Posted on 14 December 2022

Fraud is on the increase. We’ve all been sent the fake links - from Royal Mail, delivery couriers or track-and-trace. These links may be the precursor to a particular form of fraud called authorized push payment ("APP") fraud.

In the first quarter of 2022 there were nearly 100,000 reported cases of APP fraud in the UK - totalling a loss of nearly £250 million (although it is expected that the real figure is likely to be higher). 96% of those victims in the first quarter of 2022 were individuals, with £209 million being lost by individuals rather than corporates.

What is APP Fraud?

APP fraud involves tricking the victim into making a payment of money, thinking it’s going somewhere entirely legitimate. The monies are then transferred out to multiple accounts - often abroad, specifically to jurisdictions where recovery can be prohibitively expensive and time consuming.

The key element is the use of deception, impersonation and social engineering tactics to convince an unwitting individual into making a transfer.
============
To do ▸
• 1. Write out the passage on authorized push payment fraud, everything from "APP fraud involves" down to "and time consuming.".
• 2. According to the passage on authorized push payment fraud, what percentage of victims in the first quarter of 2022 were individuals?
• 3. Give what follows the last sentence of the passage on authorized push payment fraud, continuing it in the same style.

Dataset excerpt ▸
============
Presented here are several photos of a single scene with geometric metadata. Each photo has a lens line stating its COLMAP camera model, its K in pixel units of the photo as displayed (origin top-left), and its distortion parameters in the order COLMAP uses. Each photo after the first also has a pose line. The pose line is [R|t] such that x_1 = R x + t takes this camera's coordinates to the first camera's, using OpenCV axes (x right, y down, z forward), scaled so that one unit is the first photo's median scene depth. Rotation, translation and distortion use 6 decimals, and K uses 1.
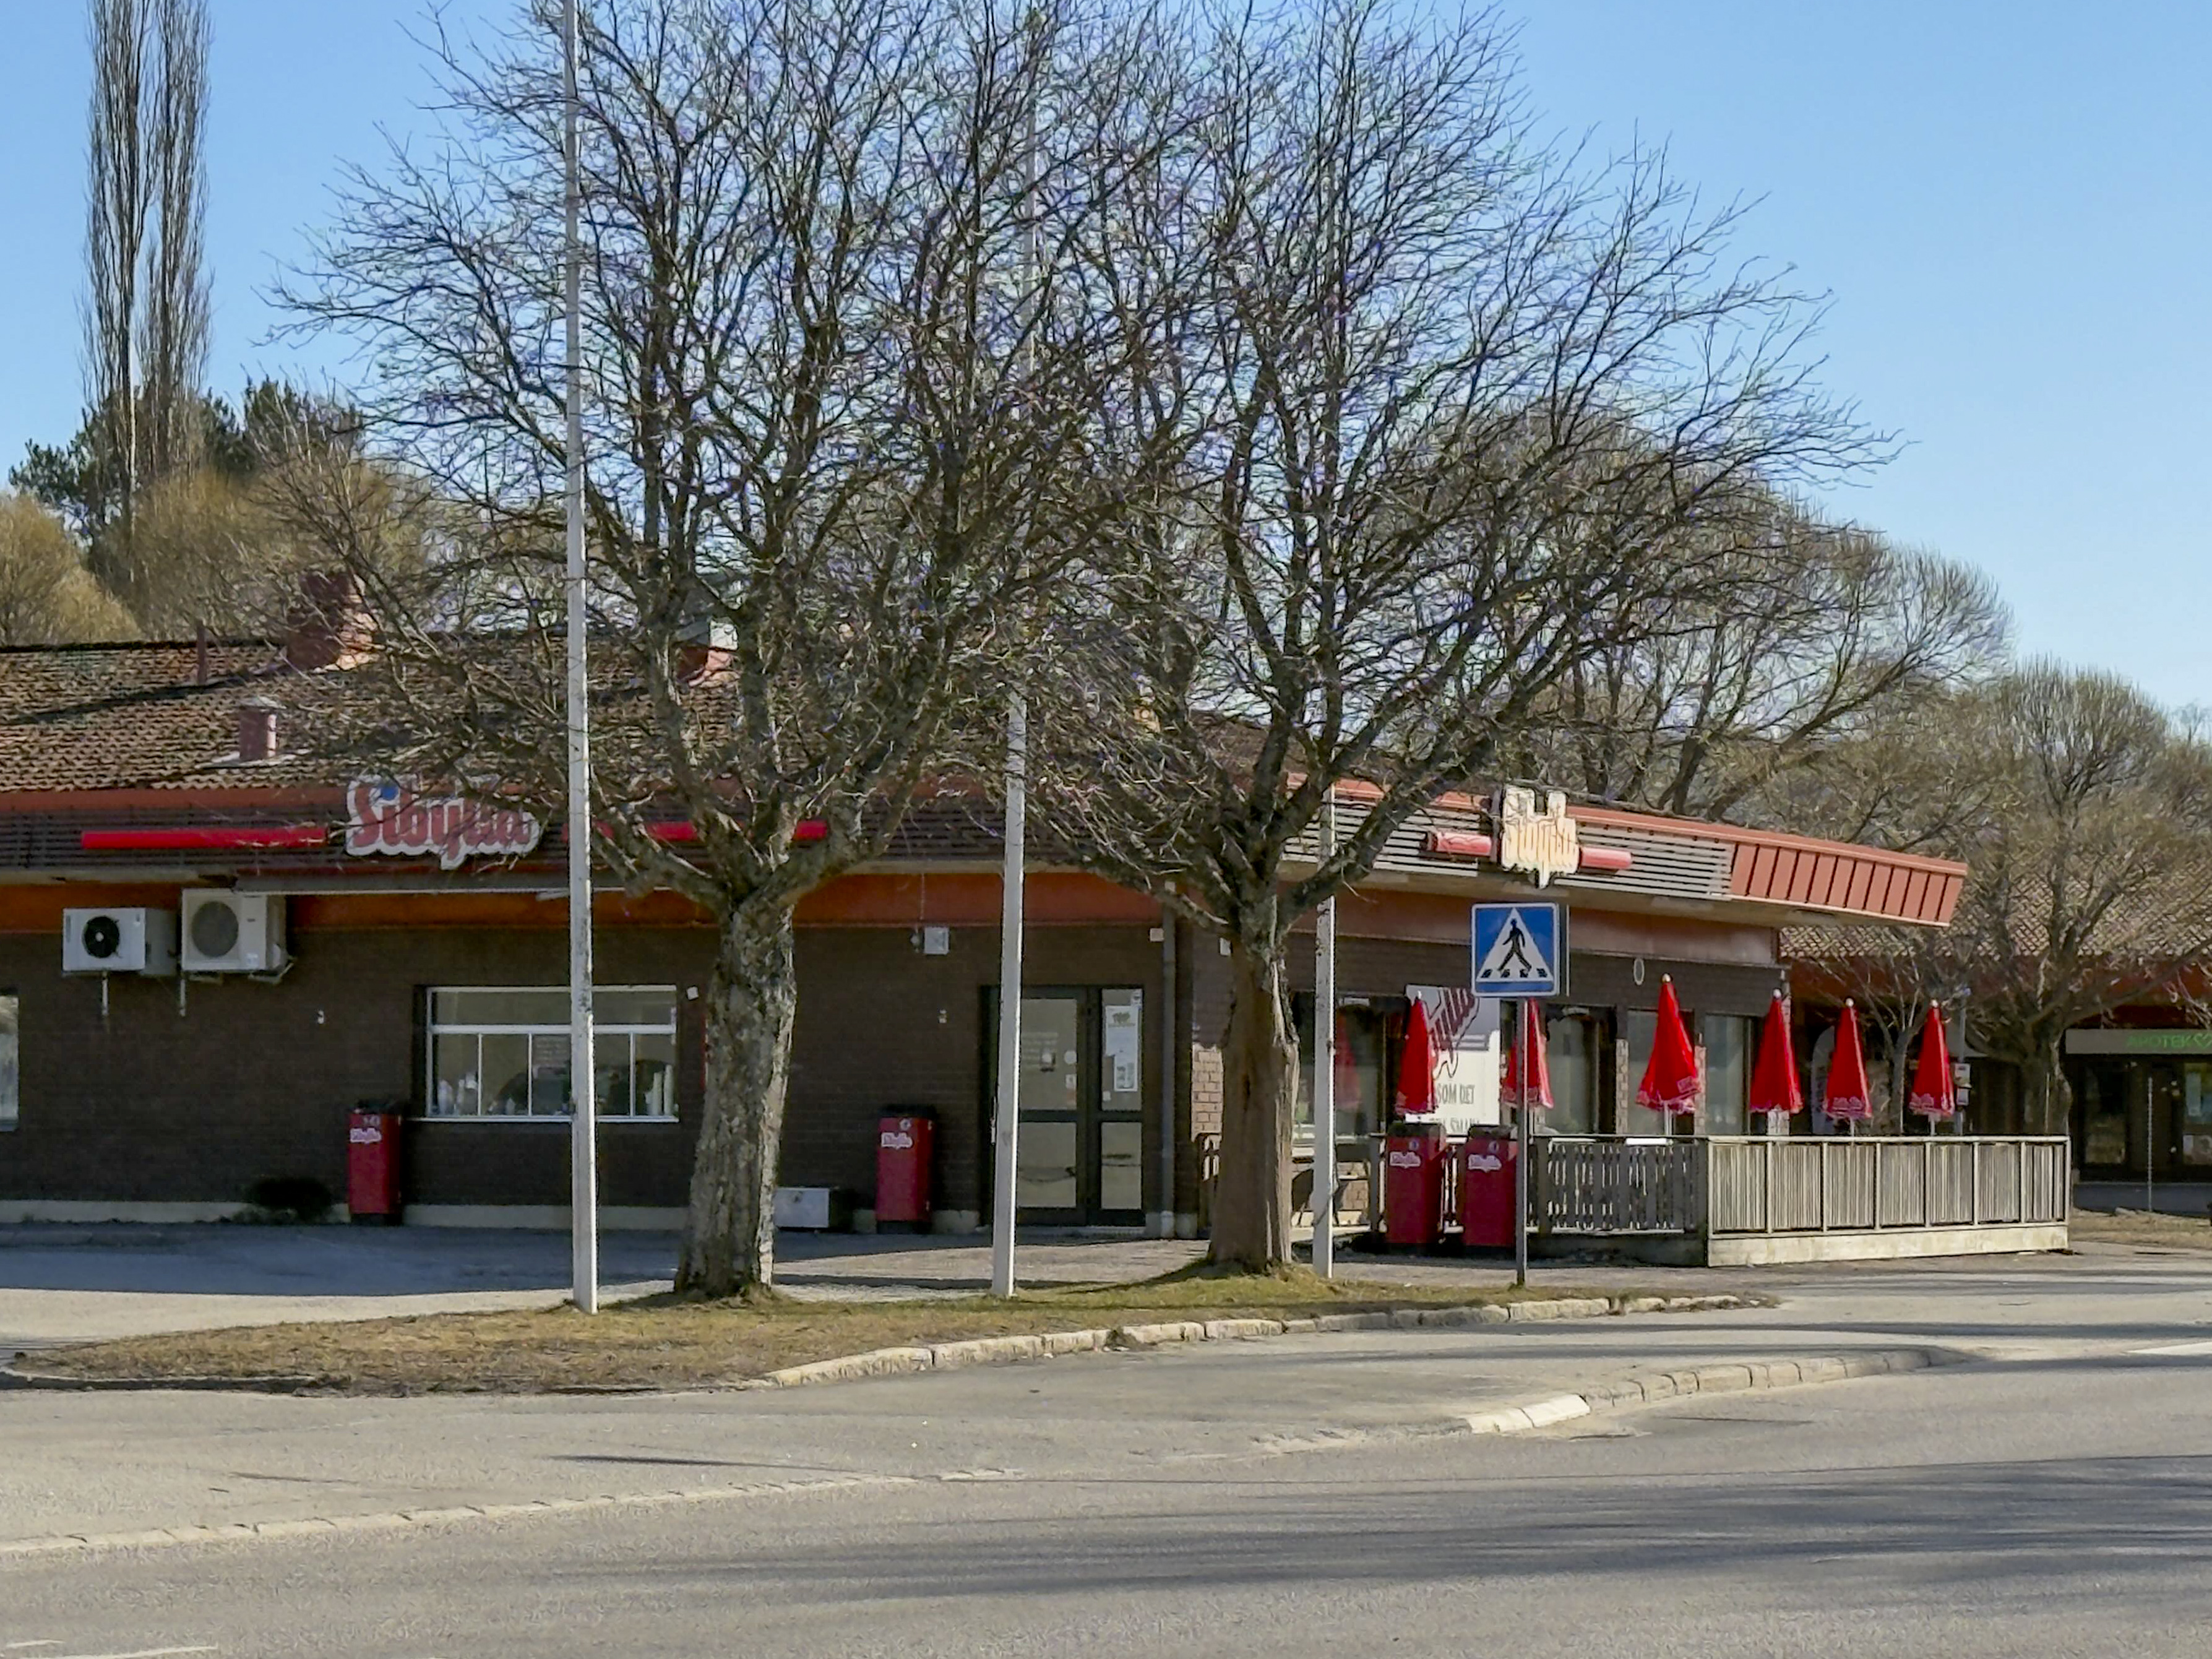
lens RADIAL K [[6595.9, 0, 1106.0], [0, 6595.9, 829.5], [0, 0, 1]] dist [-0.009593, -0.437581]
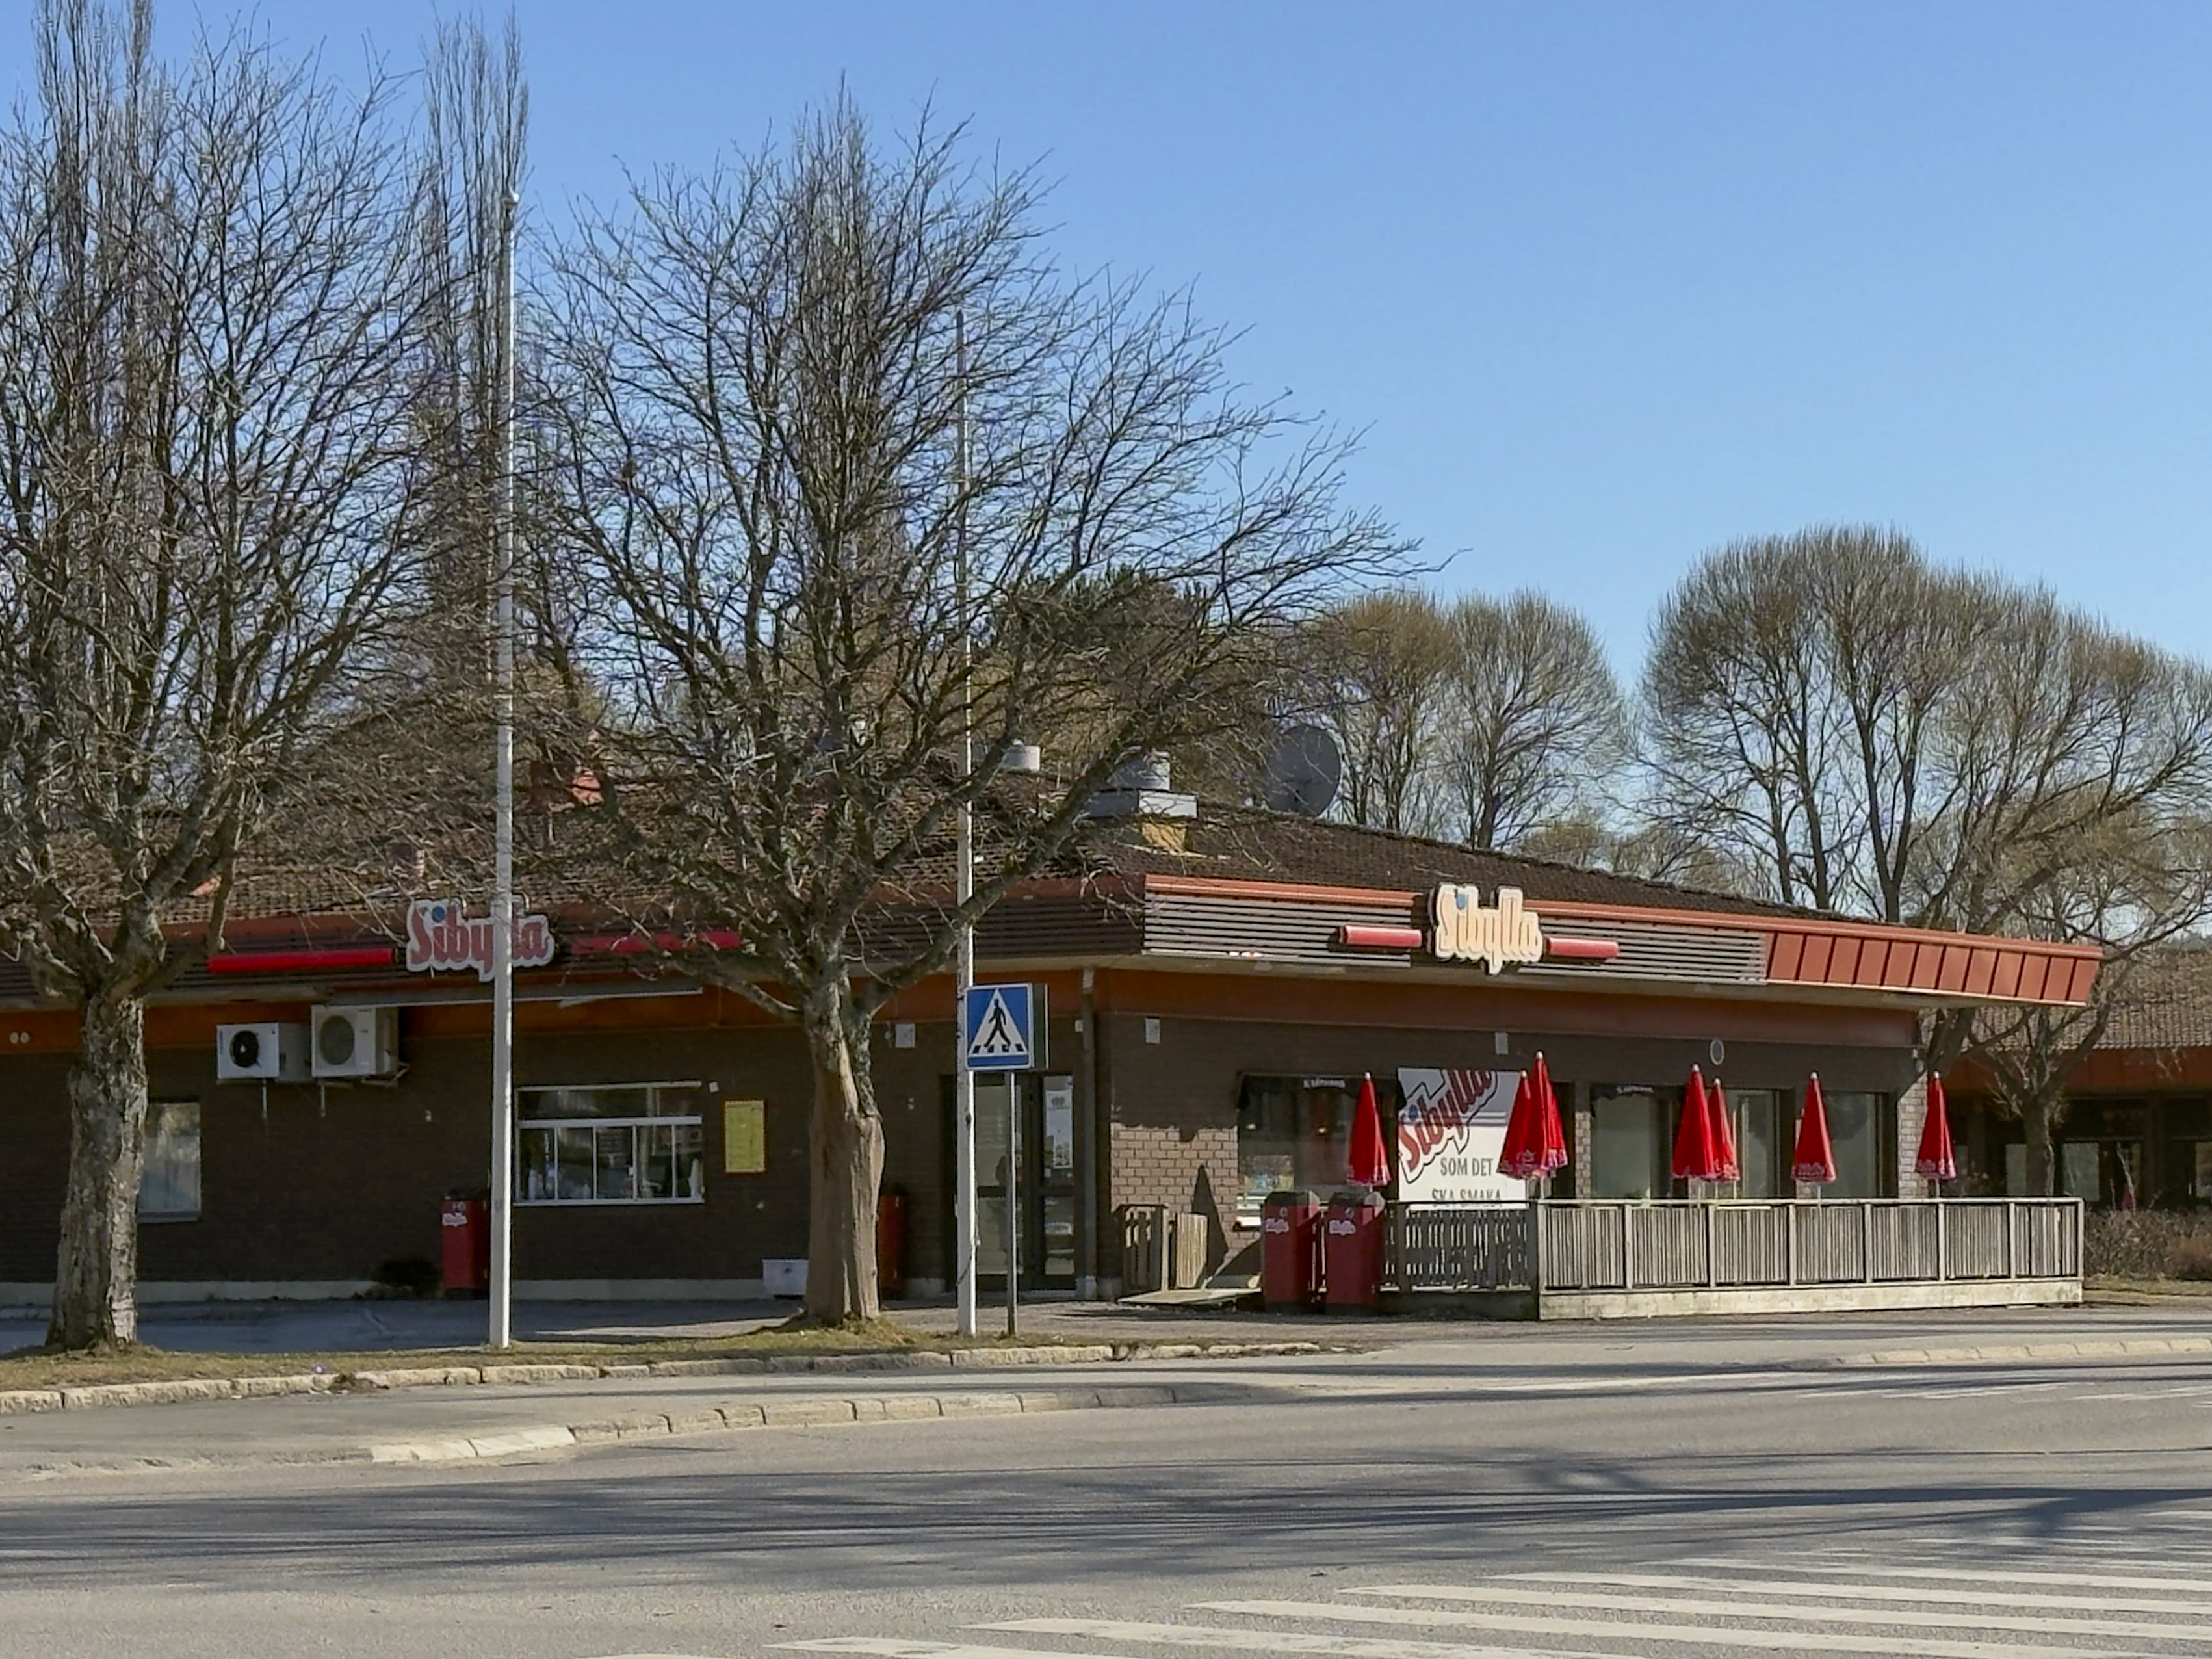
============
Exercise results ▸
• 1.
APP fraud involves tricking the victim into making a payment of money, thinking it’s going somewhere entirely legitimate. The monies are then transferred out to multiple accounts - often abroad, specifically to jurisdictions where recovery can be prohibitively expensive and time consuming.

• 2. 96%

• 3.
Common examples include:

  • Investment scams – where the individual transfers monies to a fictitious investment, which is in fact merely an account controlled by the fraudster(s). This scam is often communicated via social media or email and can purport to be from a well-known bank or investment firm.
  • Bank / police scam – where an individual poses as a member of bank staff or law enforcement who informs a victim that they have been the victim of a fraud. The victim is persuaded to transfer money to a "safe account" - which is in fact an account they control.
  • Romance scam – where an individual convinces the victim that they are in a relationship, often online via dating apps or social media, and once trust has been established asks them to transfer money for some urgent and important reason - for example, flight issues or health problems.

The best way to avoid APP fraud is to be alert. However, we would flag to take extra care if investing in cryptocurrencies. The majority are not regulated by the FCA, meaning they are not protected by the Financial Services Compensation Scheme ruling out one possible avenue of redress.

Risk to high-net-worth individuals

High-net-worth individuals are particularly susceptible to APP fraud. The stakes are higher so the frauds are more targeted and rather than receiving generic phishing attempts which many people are now alert to, they may be targeted by highly sophisticated approaches (sometimes via a trusted intermediary) which are considerably more difficult to spot.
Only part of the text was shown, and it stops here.